More women turning to Natural Family Planning

By Shannon Eaton, R.N., B.S.N., C.F.C.P., Contributing writer

Shannon Eaton, a fertility care director at the Woman’s New Life Center, 4612 S. Claiborne Ave. in New Orleans, offers the following insights about recent developments in Natural Family Planning (NFP).

People may not know much about the advances in natural family planning and might may be surprised to hear about some of the exciting things going on. Is there anything new in the science of natural family planning?

Generally, people are not aware that NFP is just as effective or more effective than artificial hormonal contraception for avoiding pregnancy, that there is medical science that can treat women’s reproductive issues with the use of NFP and the significant benefits that can be gained from using NFP. Many of our clients return for their first or second session after charting and are thrilled at what they are learning about their bodies. They sometimes ask, “Why didn’t I know about this sooner?”

  • What specifically is so compelling about the Creighton Model?
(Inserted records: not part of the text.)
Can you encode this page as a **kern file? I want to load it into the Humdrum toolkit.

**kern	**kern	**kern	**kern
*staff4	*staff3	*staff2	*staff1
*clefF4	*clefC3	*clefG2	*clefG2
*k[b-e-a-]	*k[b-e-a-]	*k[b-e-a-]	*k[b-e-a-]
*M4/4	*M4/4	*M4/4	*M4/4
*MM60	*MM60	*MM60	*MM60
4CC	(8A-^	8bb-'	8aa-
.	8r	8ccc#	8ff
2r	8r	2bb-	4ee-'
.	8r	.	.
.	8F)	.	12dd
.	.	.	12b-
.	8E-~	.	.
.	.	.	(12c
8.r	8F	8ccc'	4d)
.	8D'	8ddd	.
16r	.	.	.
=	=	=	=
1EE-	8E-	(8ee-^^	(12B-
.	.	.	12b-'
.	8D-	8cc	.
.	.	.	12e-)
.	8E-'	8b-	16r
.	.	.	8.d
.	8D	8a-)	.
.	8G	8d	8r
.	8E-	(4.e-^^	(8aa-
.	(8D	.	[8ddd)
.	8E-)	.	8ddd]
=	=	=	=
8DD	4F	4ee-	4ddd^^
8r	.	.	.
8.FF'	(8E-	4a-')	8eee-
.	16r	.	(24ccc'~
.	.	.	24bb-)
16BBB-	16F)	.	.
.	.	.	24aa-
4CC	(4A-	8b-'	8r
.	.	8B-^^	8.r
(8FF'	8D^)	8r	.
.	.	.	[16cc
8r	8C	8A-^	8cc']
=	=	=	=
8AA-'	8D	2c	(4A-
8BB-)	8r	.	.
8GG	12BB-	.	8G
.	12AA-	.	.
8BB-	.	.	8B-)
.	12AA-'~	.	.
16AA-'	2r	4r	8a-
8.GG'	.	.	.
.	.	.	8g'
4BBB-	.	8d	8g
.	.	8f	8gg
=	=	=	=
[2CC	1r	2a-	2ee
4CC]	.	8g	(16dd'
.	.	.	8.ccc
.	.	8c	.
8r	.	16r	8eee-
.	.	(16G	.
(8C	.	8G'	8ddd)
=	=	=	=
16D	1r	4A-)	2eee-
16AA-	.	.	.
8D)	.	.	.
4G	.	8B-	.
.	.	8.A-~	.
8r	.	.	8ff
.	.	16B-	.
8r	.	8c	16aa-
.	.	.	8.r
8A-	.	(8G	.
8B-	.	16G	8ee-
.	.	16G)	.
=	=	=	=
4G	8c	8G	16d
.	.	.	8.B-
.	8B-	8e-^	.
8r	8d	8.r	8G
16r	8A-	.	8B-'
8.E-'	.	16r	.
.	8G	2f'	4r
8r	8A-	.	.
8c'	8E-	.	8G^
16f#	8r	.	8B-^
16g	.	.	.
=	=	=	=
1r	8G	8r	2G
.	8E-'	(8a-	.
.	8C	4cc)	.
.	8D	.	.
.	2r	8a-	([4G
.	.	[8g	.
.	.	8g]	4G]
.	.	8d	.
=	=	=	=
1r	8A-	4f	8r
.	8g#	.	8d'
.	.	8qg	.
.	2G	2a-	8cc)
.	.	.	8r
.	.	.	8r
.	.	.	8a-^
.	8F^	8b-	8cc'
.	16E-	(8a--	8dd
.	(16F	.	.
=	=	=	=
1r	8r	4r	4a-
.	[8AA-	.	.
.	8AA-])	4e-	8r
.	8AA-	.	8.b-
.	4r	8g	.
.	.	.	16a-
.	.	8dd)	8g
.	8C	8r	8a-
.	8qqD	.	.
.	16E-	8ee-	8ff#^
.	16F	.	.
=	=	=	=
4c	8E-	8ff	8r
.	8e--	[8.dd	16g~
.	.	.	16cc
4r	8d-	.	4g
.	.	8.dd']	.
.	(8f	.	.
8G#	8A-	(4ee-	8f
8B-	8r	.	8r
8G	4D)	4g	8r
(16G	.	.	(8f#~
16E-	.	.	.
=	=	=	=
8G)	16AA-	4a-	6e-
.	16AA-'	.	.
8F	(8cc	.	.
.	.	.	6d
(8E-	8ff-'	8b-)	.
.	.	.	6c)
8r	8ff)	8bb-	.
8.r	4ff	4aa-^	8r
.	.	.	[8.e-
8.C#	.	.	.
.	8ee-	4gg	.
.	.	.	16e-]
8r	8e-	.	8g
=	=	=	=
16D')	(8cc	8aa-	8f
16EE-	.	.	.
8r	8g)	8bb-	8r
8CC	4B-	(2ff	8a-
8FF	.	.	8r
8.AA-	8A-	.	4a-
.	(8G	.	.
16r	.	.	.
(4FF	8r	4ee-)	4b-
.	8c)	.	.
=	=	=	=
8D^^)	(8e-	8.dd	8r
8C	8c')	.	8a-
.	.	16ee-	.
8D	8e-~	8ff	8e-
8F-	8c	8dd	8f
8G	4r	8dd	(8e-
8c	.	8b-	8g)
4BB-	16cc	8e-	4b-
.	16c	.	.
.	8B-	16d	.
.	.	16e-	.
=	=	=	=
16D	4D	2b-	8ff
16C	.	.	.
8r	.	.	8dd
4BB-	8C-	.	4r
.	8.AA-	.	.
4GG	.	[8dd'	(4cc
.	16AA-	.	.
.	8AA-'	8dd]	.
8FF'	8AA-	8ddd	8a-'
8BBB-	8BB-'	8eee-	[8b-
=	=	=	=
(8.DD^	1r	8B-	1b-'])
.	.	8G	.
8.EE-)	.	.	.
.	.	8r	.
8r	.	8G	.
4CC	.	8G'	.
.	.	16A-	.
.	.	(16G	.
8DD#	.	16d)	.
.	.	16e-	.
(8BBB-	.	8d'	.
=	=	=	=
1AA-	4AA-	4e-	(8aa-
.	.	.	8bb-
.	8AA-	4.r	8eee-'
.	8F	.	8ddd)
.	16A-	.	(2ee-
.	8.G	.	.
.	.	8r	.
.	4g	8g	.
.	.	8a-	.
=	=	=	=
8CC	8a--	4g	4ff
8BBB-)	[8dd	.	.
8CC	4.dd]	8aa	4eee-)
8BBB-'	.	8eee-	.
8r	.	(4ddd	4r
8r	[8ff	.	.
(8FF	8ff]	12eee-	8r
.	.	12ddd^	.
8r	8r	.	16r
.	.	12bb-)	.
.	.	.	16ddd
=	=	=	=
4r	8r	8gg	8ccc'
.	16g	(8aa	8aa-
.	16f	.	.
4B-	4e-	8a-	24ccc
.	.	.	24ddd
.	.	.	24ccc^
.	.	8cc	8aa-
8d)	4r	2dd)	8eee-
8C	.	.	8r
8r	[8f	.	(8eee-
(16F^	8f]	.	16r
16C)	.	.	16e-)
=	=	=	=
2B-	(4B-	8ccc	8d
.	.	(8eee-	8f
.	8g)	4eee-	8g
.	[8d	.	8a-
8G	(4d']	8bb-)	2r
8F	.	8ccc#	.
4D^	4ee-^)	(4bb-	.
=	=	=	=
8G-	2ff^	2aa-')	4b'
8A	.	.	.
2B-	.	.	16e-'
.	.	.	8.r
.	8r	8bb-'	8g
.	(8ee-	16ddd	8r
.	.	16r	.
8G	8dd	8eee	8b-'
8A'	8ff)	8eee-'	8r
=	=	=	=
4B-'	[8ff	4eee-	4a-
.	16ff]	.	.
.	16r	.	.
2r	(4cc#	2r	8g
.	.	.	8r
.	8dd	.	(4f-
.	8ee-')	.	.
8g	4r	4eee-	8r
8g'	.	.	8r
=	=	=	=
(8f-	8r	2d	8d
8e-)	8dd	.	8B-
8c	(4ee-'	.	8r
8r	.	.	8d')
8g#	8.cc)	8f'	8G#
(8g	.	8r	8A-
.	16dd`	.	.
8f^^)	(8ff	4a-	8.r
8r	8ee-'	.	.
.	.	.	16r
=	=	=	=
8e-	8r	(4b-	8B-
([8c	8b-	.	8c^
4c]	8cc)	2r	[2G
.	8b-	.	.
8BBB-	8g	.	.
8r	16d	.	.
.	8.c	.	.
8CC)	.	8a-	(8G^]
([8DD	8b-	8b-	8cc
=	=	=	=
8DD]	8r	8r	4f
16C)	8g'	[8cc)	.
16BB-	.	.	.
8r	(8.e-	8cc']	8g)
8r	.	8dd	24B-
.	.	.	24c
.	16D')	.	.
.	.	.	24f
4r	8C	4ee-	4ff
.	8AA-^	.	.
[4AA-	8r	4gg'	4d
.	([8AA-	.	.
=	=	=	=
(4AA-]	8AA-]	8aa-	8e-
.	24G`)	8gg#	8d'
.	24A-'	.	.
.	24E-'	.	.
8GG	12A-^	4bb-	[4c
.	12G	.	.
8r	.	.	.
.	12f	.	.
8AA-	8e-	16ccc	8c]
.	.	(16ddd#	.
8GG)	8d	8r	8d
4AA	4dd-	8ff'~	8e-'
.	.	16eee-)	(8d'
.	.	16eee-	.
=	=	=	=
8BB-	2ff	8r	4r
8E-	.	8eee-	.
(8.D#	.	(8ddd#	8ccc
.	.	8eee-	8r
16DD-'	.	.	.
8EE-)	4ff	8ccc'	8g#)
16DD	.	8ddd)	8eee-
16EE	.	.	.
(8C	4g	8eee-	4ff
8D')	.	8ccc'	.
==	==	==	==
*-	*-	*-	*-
Can you explain it briefly?

There are several different types of NFP that involve different “biomarkers” of a woman’s cycle. The Creighton Model is a “mucus-only” method. While there are several mucus-only methods, the detail with which a woman charts her biomarkers with the Creighton Model creates a very precise picture of her fertility and any abnormalities. It’s this precision that allows for the most effective restorative reproductive medical treatment using NaProTechnology. The Creighton Model and NaPro also have more extensive research backing the method and medical treatment.

  • Do you teach other forms of NFP?

The Woman’s New Life Center and Hope Woman’s Clinic offer the Creighton Model and the Ovulation Method. All women do not necessarily need to chart in the level of detail required by the Creighton Model, so we offer another effective model for women and couples to choose.

  • What do the statistics say about the number of women who are using natural methods of family planning? Is that number growing? If so, is that because of concerns about the side effects of contraceptives? What are some of the proven risk factors of using contraceptives?

The current statistic is 4.1 percent of women use NFP, more recently referred to as fertility-awareness-based methods (FABMs), which is an increase from 2.3 percent in 1982. It is reported that one of the main reasons for growth of use of FABMs is the undesirable side effects and risks of artificial hormonal contraception. That is also one of the main reasons our patients report. Artificial contraception’s side effects include weight gain, depression, decreased libido, nausea and headaches, to name a few, and increases the risk of cardiovascular disease, stroke, breast, cervical and liver cancer.

  • How important has your outreach to teenagers and college students been?

We have had a tremendous response to the “Growing Up Gracefully” program. Teens and their mothers are hungry to learn more. When they hear this truth, they are excited to share it and live it out.

  • Have mothers brought their teenage girls in to see you?

Our patient base has many teenage girls. The mothers and teens are so thankful for a doctor who will listen to their problems and offer real solutions to these problems instead of just putting them on the pill.

  • Is the “green” movement perhaps a part of women embracing natural family planning?

We have seen many patients who choose Natural Family Planning for health and environmental reasons. We try to reach out to everyone and let them know that there are many reasons that fertility-awareness-based methods are good.

What about fertility awareness among women? What have you seen in the women you have treated?

So many women are uneducated about their bodies. Once they learn the basics about how their body works and the gift of their fertility, they want to learn more.

  • How challenging is it to get husbands on board with NFP?

Some husbands are supportive and helpful. Many embrace it when they hear about the benefits to their spouse and their marriage.

  • What has the new clinic on South Claiborne meant to your practice?

We have been so blessed with this new and beautiful building. Our established patients love seeing the new place, and we are hopeful that this great location will bring many more women to our unique clinic.